Abstract

This is an essay about birdsong, and an attempt to speak with, of, and in place of, it. Alongside a transcription, composed of the words and sounds I made in my effort emulate the song of a robin, it charts the process by which an apparently flippant declaration of artistic intent, to ‘make a performance about birds’, was actualized in practice. Aristotle may have famously characterized the human as a ‘speaking animal’, but what happens, I ask, when a human capacity for speech gets tangled in an effort to catch, or grasp, a more-than-human sound? As I discover, a sound that runs always-ahead of my ability to describe it elicits neither eloquent nor exalted words, but instead a hesitant and spluttering array of ‘oohs’ and ‘umms’, ‘yeahs’ and ‘likes’. Moving from Aristotle’s most basic definition of speech, ‘the articulation of the voice by the tongue’, toward Paolo Virno’s theorization of phatic talk as emphasizing the fact-of-speaking over what-we-say, I listen again the kind of speech we usually consider inarticulate, diseloquent or downright formulaic.Frequently disparaged as bad speech habits, rising intonation (‘you know?’), and descriptive inexactitude (‘sort of like … ’) are, I suggest, the means by which speech relinquishes its authority over what remains outside, or beyond, it.
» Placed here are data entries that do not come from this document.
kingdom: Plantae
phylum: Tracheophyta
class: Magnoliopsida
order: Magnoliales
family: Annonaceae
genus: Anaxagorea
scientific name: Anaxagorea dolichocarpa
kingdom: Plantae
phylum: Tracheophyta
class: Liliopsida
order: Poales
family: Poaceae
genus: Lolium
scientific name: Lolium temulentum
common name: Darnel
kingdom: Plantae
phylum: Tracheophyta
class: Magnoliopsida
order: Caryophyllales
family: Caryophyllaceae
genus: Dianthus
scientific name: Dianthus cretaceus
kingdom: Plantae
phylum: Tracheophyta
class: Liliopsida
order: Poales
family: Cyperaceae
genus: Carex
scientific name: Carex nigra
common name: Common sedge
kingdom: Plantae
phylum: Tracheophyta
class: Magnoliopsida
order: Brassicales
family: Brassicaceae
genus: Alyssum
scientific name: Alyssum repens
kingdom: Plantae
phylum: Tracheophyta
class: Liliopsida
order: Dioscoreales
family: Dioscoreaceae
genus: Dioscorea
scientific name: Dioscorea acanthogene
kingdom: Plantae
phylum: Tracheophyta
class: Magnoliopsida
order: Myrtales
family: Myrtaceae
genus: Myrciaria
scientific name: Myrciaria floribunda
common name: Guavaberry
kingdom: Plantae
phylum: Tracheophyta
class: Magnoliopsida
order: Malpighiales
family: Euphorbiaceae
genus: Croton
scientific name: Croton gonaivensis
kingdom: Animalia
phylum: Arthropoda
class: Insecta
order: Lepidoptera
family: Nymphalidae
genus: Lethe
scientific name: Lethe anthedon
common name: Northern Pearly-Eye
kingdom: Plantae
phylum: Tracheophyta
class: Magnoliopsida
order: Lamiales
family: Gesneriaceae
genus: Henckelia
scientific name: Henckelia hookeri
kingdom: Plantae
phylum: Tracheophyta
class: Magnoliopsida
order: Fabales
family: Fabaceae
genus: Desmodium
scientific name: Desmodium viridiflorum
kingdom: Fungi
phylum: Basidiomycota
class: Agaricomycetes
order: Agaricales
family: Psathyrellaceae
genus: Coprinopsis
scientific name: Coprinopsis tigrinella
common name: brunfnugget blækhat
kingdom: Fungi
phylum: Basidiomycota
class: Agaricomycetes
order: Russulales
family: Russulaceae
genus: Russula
These tonal, rhythmic and communal patternings of chit-chat are precisely the means by which human speech might become songful, though only, I argue, through a concerted effort, a multiplicity of versions. Finally, I reflect on how this low-level chit-chat may be expressive of a minor sentiment of 'liking' birds, an easily dismissed, yet widespread, and it may be added, determinedly non-grandiose, mode of engagement with the lives of non-human others.